Sissoko played a limited role as a freshman at Michigan State, averaging 1.1 points and 1.8 rebounds per game. By his third season, Sissoko had become a regular playing 21.4 minutes per game, averaging 5.1 points and 6.1 rebounds. Sissoko graduated with a degree in environmental science in 2024, but with one extra year of eligibility caused by the COVID-19 pandemic, transferred himself to the University of California, Berkeley.

==Career statistics==

===College===

| Year | Team | GP | GS | MPG | FG% | 3P% | FT% | RPG | APG | SPG | BPG | PPG |
|---|---|---|---|---|---|---|---|---|---|---|---|---|
| 2020–21 | Michigan State | 25 | 0 | 5.4 | .588 | – | .438 | 1.8 | .0 | .0 | .4 | 1.1 |
| 2021–22 | Michigan State | 30 | 0 | 4.5 | .632 | – | .429 | 1.0 | .0 | .0 | .4 | 1.1 |
| 2022–23 | Michigan State | 34 | 33 | 21.4 | .612 | – | .635 | 6.1 | .5 | .3 | .8 | 5.1 |
| 2023–24 | Michigan State | 35 | 26 | 15.2 | .568 | – | .705 | 5.1 | .3 | .2 | .4 | 3.3 |
| 2024–25 | California | 32 | 32 | 27.0 | .653 | – | .696 | 8.2 | .4 | .5 | 1.1 | 8.2 |
| Career |  | 156 | 91 | 15.3 | .619 | – | .644 | 4.6 | .3 | .2 | .6 | 3.9 |

==Professional career==
After going undrafted in the 2025 NBA draft, Sissoko signed a free agent trial with the Oklahoma City Thunder to try for the team in the NBA Summer League.

On August 14, 2025, he signed with Pallacanestro Trieste of the Italian Lega Basket Serie A (LBA).

On June 1, 2026, he signed with Real Madrid of the Liga ACB and EuroLeague.

On July 3, 2026, he signed with Beşiktaş of the Basketbol Süper Ligi (BSL).

==Personal life==
Sissoko is the son of Kassim Sissoko and Fatoumata Kanouté.

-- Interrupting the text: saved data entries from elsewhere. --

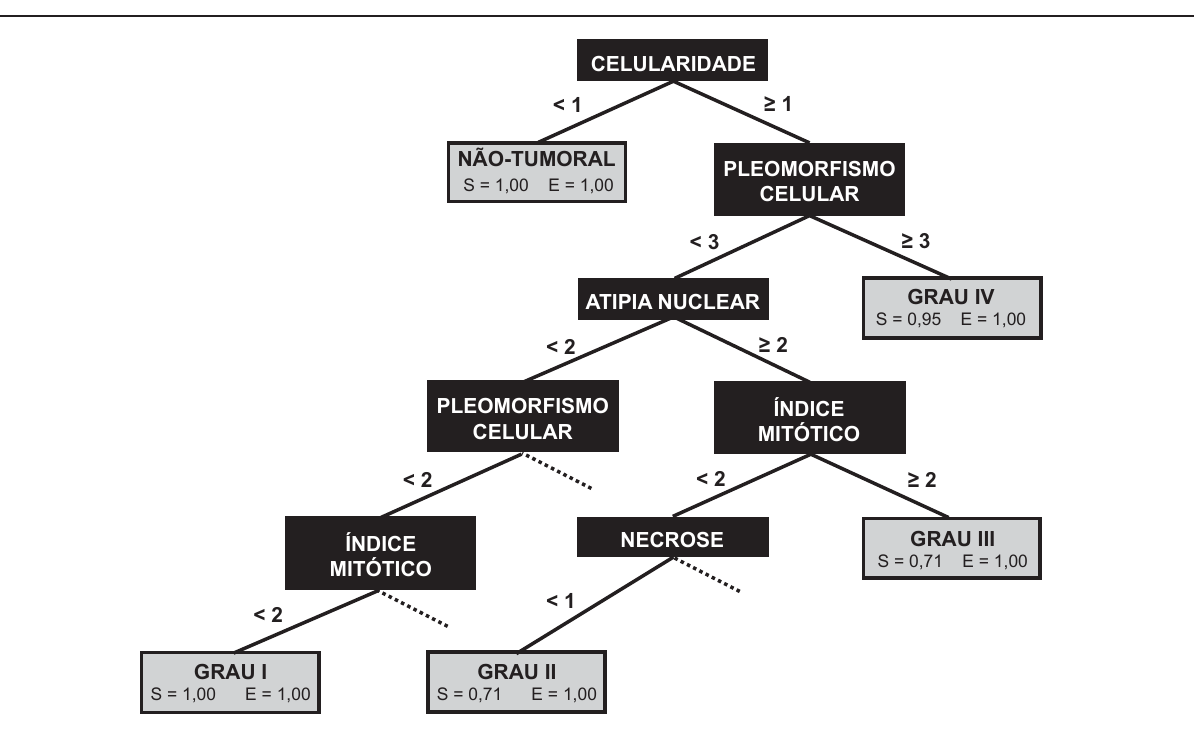
Figura 4 – Árvore de decisão fornecida pelo método CART referente à análise dos achados histopatológicos de acordo com a classificação histológica dos casos avaliados. Custo relativo total: 0,192; S: sensibilidade; E: especificidade.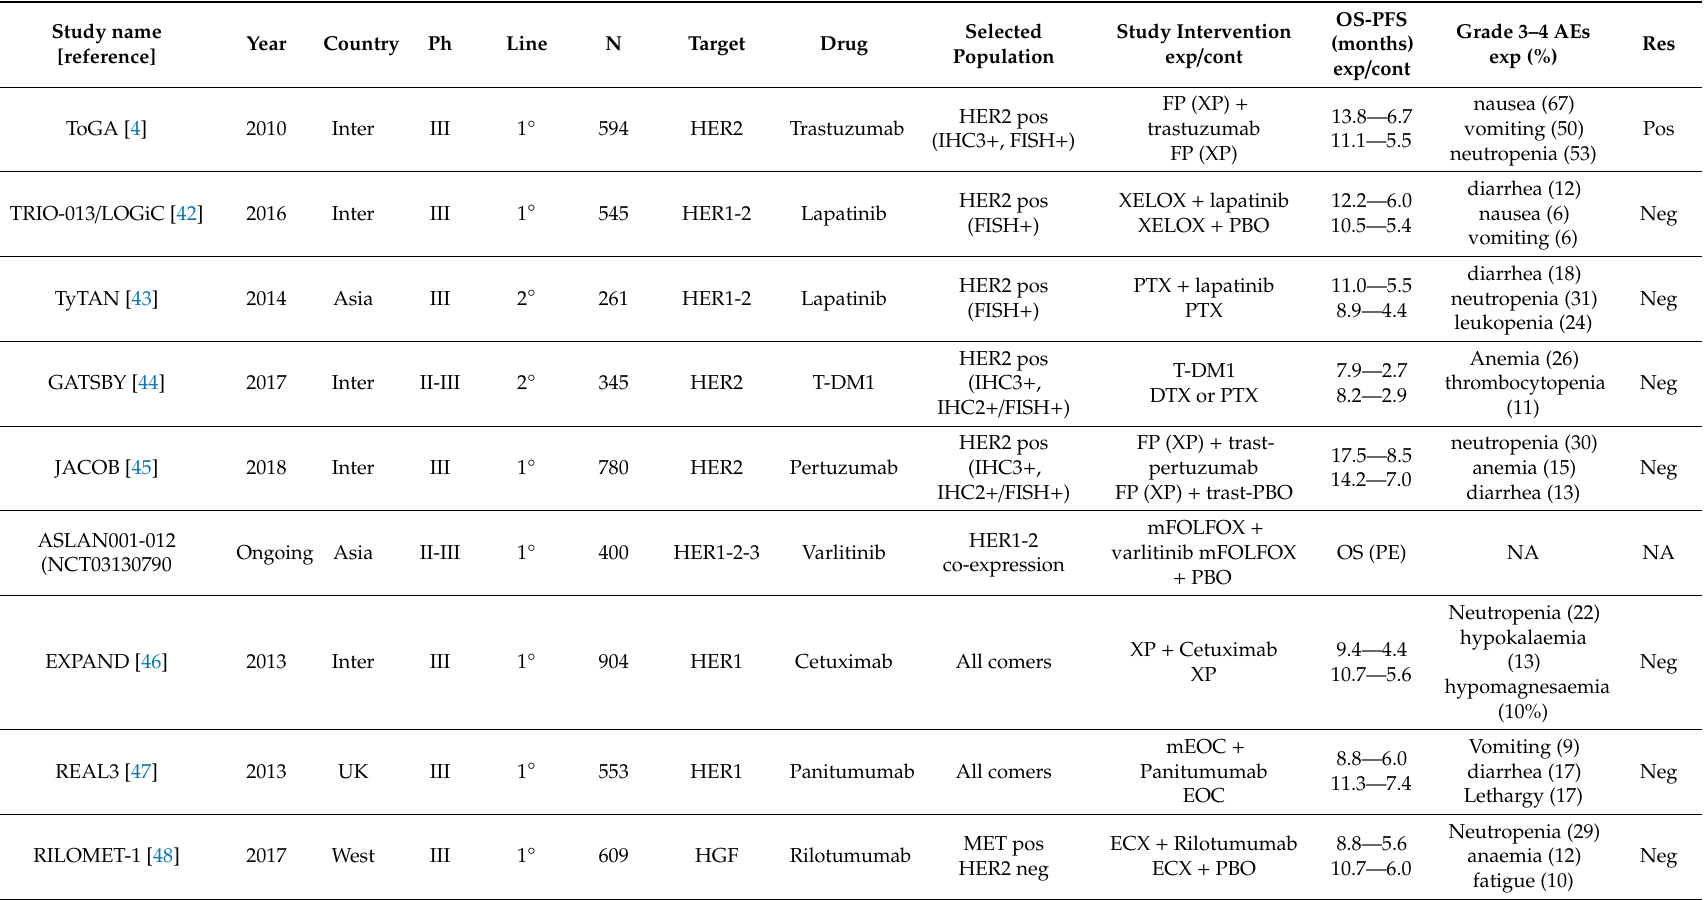
Table 1. List of completed / ongoing phase III or II / III trials with targeted agents in metastatic gastric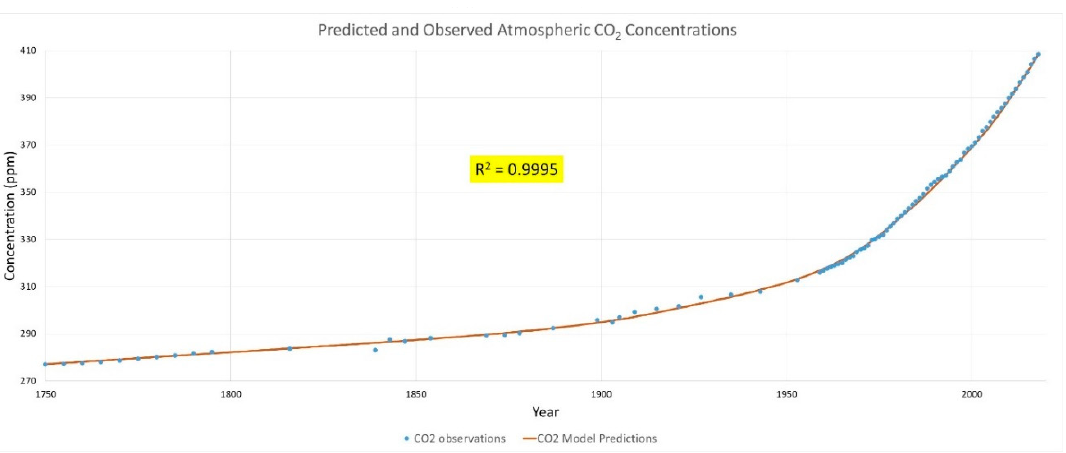
Figure 8. Measured and predicted CO 2 concentrations based on a 2018 datum base year. Curve is best fit to data using Equation (2) with scaling factor α 3 = 51.3% (AF FF ).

He has six sisters and three brothers. Michael Clayton, who facilitated his move to the United States, serves as his legal guardian. Given as an international student he could not profit off the NCAA's name, image, and likeness compensation, Sissoko set up a charitable foundation, which has since financed the building of a school, a well and an irrigation system in Tangafoya.